I handed Mildred the report I’d created for my meeting at the warehouse; when I told her I’d only brought two copies, she sent her assistant scurrying to photocopy it. The assistant came back in short order, somehow juggling a stack of copies and a tray holding coffee, soda cans, and water.

 

While we’d been waiting, the men had all whipped out cell phones. Linus was asking someone to find out about me, and William was working his way through his share of the messages, calling board members to reassure them that By-Smart was not budging on unions. Roger was dealing with a vendor who didn’t think he could meet By-Smart’s price demands. Gary held an animated conversation about a problem with a store where the overnight crew had been locked in: someone had had an epileptic seizure, as nearly as I could gather from my frank eavesdropping, and bitten off her tongue because no one could get the door open to admit the EMTs.

 

“Locked in?” I blurted out, when he hung up, forgetting I was trying to be supersaccharine to all these Bysen men.

 

“None of your business, young woman,” Buffalo Bill snapped. “But when a store is in a dangerous neighborhood, I won’t risk our employees’ lives by leaving them exposed to every drug addict walking the streets. Gary, get onto the local manager: he has to have a backup available to let people out in case of emergencies. Linus, we got a legal exposure here?”

 

I bit my own tongue to keep from saying anything else, while Rankin made a note.
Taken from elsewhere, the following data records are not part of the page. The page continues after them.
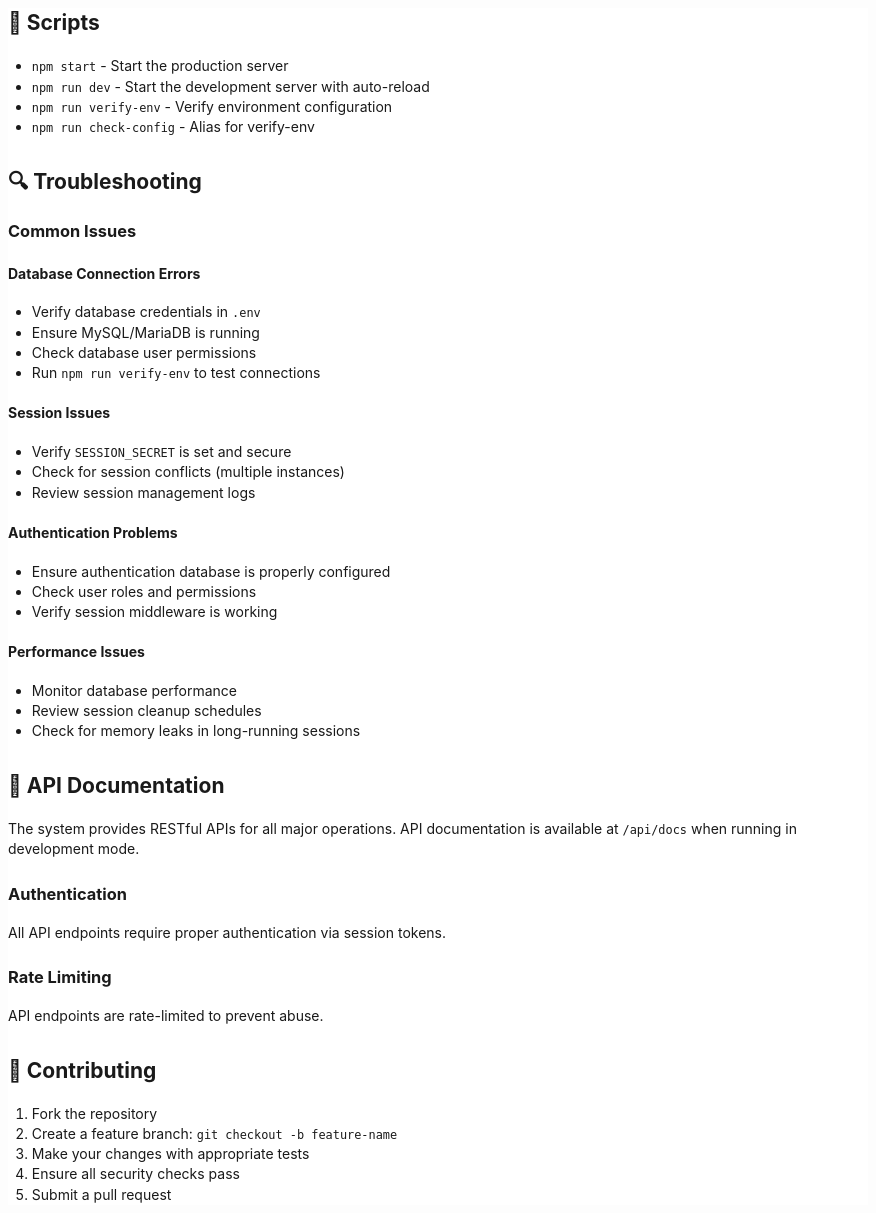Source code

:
 ```
```

## 🔧 Scripts

- `npm start` - Start the production server
- `npm run dev` - Start the development server with auto-reload
- `npm run verify-env` - Verify environment configuration
- `npm run check-config` - Alias for verify-env

## 🔍 Troubleshooting

### Common Issues

#### Database Connection Errors
- Verify database credentials in `.env`
- Ensure MySQL/MariaDB is running
- Check database user permissions
- Run `npm run verify-env` to test connections

#### Session Issues
- Verify `SESSION_SECRET` is set and secure
- Check for session conflicts (multiple instances)
- Review session management logs

#### Authentication Problems
- Ensure authentication database is properly configured
- Check user roles and permissions
- Verify session middleware is working

#### Performance Issues
- Monitor database performance
- Review session cleanup schedules
- Check for memory leaks in long-running sessions

## 📝 API Documentation

The system provides RESTful APIs for all major operations. API documentation is available at `/api/docs` when running in development mode.

### Authentication
All API endpoints require proper authentication via session tokens.

### Rate Limiting
API endpoints are rate-limited to prevent abuse.

## 🤝 Contributing

1. Fork the repository
2. Create a feature branch: `git checkout -b feature-name`
3. Make your changes with appropriate tests
4. Ensure all security checks pass
5. Submit a pull request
He was apparently the corporate counsel.

 

Roger flung his own cell phone down in disgust and turned to William. “Now, thanks to your idiot son, we have three vendors who think they can back out of their contracts because our labor costs are going to be going up, if you please, and they know we’ll understand that unless they shut down and move to Burma or Nicaragua, they can’t meet our price standards.”

 

“Nonsense,” the old man interjected. “Nothing to do with Billy, just the usual whiny weaseling. It’s a game with some people, to see whether we have the guts God gave a goose. You boys are all too thin-skinned. I don’t know what will happen to this company when I can’t be here in the kitchen every day, taking the heat.”

 

Mildred murmured something in Bysen’s ear; he gave his “hnnh, hnnh” snort and looked at me. “Okay, young woman, come to the point, come to the point.”

 

I folded my hands on the table and looked him in the eye, or as much of the eye as I could see below his overhanging brows. “As I said, Mr. Bysen, I grew up in South Chicago and attended Bertha Palmer High. From there, I went to the University of Chicago, having played in high school on a championship team; that earned me the athletic scholarship that made my university education possible. When you were at Bertha Palmer, and some years later when I was a student, the school provided programs in—”

 

“We all know the sad story of the neighborhood’s decline,” William snapped. “And we all know you’ve come here expecting us to give a handout to people who won’t work for a living.”

 

I felt blood rushing to my cheeks and forgot my need to stay on my best behavior. “I don’t know if you really believe that, or if you keep saying it so you don’t have to think about the reality of what it’s like to support a family on seven dollars an hour. It might do for everyone at this table to try to do that for a month before being so quick to jump to judgment on South Chicago.